As operational experience is gained with the first unit (where two nuclear reactors feed one steam turbine), the developers will be building more boilers and installing them in configurations of six to twelve boilers providing steam to a single steam turbine.

China will replace coal burners with these high temperature nuclear units

In some cases, these nuclear boiler installations will be part of entirely new power stations. The more intriguing aspect of the concept, however, is the fact that the high temperature atomic boilers produce steam conditions that are identical to the design conditions for a large series of modern, 600 MWe steam plants that currently use coal as the heat source.

On March 20, 2016, the first of two reactor pressure vessels was installed at the demonstration HTR-PM high-temperature gas-cooled reactor unit under construction at Shidaowan in China’s Shandong province. The twin-reactor unit is scheduled to start up next year. The vessel – about 25 meters in height and weighing about 700 tonnes – was manufactured by Shanghai Electric Nuclear Power Equipment. It successfully completed factory acceptance on 29 February and was dispatched from the manufacturing plant on 2 March. The pressure vessel arrived at the Shidaowan site on 10 March, plant owner China Huaneng Group announced the following day.

A proposal to construct two 600 MWe HTR plants – each featuring three twin reactor and turbine units – at Ruijin city in China’s Jiangxi province passed a preliminary feasibility review in early 2015. The design of the Ruijin HTRs is based on the smaller Shidaowan demonstration HTR-PM. Construction of the Ruijin reactors is expected to start next year, with grid connection in 2021.

Replacing coal

During the question and answer period, Prof. Zhang Zuoyi responded to my questions by confirming that some of the pebble-bed atomic boilers will be installed as replacement heat sources for existing steam plants. Those installations will be able to take advantage of the switchyards, the installed transmission networks, the cooling water systems, the sites and in some cases the entire steam plant including the steam turbine

The priority for replacing coal boilers with nuclear boilers will be at power plants in areas with major pollution problems. Those plants are often located very close to population centers; that reality is one of the reasons that China has invested in developing reactors that can be tested and proven to be safe.

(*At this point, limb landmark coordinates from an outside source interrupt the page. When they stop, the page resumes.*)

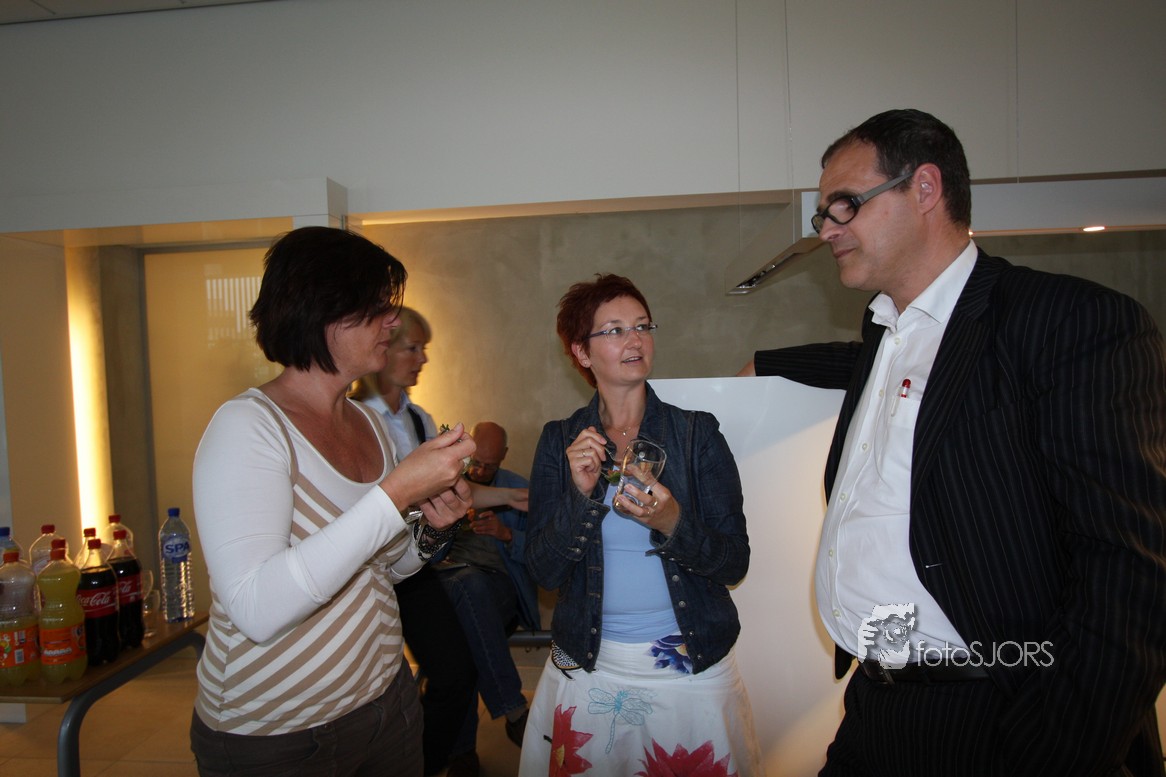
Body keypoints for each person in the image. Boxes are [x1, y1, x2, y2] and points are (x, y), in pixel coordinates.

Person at [741, 109, 1166, 776]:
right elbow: (876, 367)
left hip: (1000, 713)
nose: (827, 230)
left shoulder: (1072, 322)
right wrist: (766, 363)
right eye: (824, 214)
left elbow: (1131, 569)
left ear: (924, 188)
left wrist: (1057, 749)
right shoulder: (885, 333)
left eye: (844, 205)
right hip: (875, 708)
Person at [189, 226, 476, 777]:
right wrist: (396, 493)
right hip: (280, 734)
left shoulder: (368, 423)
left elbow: (382, 567)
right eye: (376, 307)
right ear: (320, 311)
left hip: (385, 702)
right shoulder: (248, 427)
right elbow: (257, 608)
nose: (391, 321)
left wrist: (432, 528)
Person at [519, 274, 762, 775]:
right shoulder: (560, 440)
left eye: (642, 326)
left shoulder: (696, 434)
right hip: (588, 665)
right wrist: (582, 496)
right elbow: (542, 570)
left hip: (689, 666)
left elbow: (733, 562)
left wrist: (672, 521)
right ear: (581, 352)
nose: (635, 340)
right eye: (614, 330)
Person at [354, 311, 528, 777]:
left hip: (412, 567)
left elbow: (451, 490)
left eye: (423, 348)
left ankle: (429, 762)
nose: (422, 358)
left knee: (453, 671)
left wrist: (512, 496)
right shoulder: (353, 419)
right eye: (412, 348)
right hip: (365, 573)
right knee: (379, 696)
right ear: (381, 348)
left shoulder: (419, 419)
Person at [431, 421, 539, 755]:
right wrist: (448, 525)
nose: (480, 471)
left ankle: (462, 755)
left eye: (489, 466)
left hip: (497, 586)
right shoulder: (448, 483)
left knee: (470, 595)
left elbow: (543, 554)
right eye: (476, 462)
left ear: (504, 456)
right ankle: (513, 711)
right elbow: (425, 552)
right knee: (465, 604)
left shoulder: (518, 489)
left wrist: (506, 535)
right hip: (450, 583)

The HTR-PM modules can withstand complete loss of pressurization and helium flow without a forced shutdown and still not release enough radioactive materials to exceed the very conservative dose limits in place today.

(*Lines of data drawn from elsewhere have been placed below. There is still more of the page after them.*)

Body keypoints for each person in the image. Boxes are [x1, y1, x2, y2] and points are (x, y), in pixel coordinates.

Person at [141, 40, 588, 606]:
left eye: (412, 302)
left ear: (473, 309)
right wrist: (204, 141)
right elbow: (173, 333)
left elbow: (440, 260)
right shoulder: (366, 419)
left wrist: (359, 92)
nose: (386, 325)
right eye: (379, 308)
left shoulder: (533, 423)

China started building its first supercritical coal plant in 2001. Construction of a first reference plant was Yaomeng power plant.

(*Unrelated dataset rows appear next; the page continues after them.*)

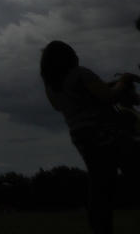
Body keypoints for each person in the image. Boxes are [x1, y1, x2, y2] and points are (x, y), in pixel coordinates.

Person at [41, 40, 140, 234]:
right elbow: (109, 97)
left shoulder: (52, 88)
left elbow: (62, 106)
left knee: (100, 186)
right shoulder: (80, 74)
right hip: (105, 132)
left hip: (81, 137)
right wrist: (124, 80)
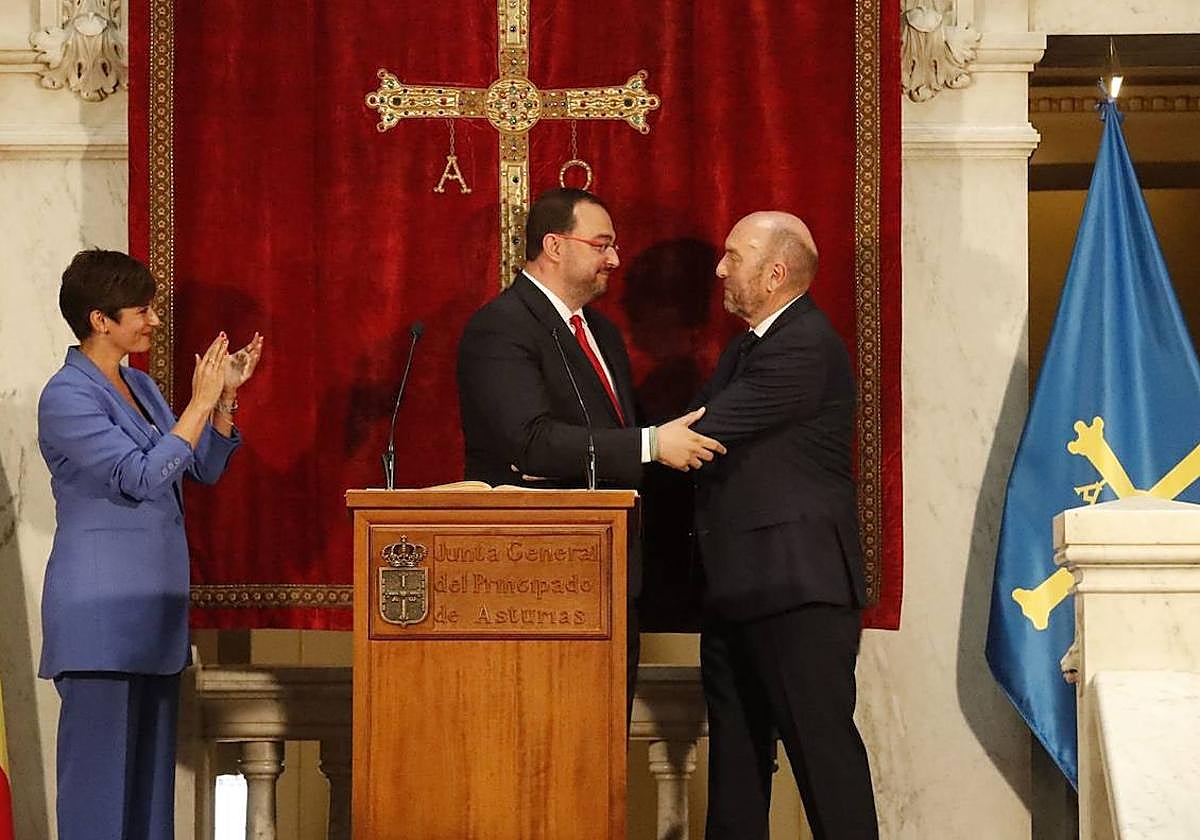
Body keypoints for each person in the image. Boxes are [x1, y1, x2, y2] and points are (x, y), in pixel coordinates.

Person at [456, 187, 725, 716]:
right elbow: (529, 442)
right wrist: (652, 443)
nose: (615, 259)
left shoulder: (599, 330)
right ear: (554, 246)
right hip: (537, 581)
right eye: (601, 244)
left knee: (604, 750)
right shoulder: (501, 327)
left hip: (610, 575)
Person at [37, 249, 263, 839]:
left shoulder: (138, 385)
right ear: (99, 320)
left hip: (153, 616)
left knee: (148, 795)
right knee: (98, 794)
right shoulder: (66, 395)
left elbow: (200, 468)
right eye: (143, 311)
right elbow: (140, 476)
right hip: (100, 619)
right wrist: (198, 403)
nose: (155, 322)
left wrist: (224, 402)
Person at [689, 212, 878, 839]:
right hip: (740, 588)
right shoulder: (750, 345)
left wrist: (623, 447)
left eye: (733, 256)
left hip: (796, 592)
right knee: (737, 774)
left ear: (775, 273)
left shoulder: (803, 343)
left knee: (825, 766)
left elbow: (708, 431)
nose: (720, 268)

China currently has over 900,000MW of coal-fired capacity, the equivalent of about 1,300 large coal-fired units. The actual number of coal plants is more as there are smaller 100, 200 and 300 MW plants as well as 600 MW and 1000MW

Sourcewatch has a list of existing coal plants in China. Most of the coal plants completed after 2007 are supercritical plants. About one third of China’s coal power is ultracritical or supercritical plants.

China has another 200,000MW of coal-fired capacity under construction, and a new Greenpeace analysis has identified a further 150,000MW of projects potentially able to enter construction.

Converting to nuclear power for just the burner could be done for 300-400 plants at the cost of about $1.2 billion for each that is about 600MW in size. This could be achievable by about 2040.

Cost And Value

The overall cost of this first of a kind nuclear plant will be in the neighborhood of $5000.00/kw of capacity. That number is based on signed and mostly executed contracts, not early estimates. It is about twice the initially expected cost. According to Zhang Zuoyi, 35% of the increased cost could be attributed to higher material and component costs that initially budgeted, 31% of the increase was due to increases in labor costs — which Zhang Zuoyi noted were rising rapidly in China — and the remainder due to the increased costs associated with the project delays.

Zhang Zuoyi described the techniques that will be applied to lower the costs; he expects them to soon approach the $2,000 to $2,500 / kw capacity range.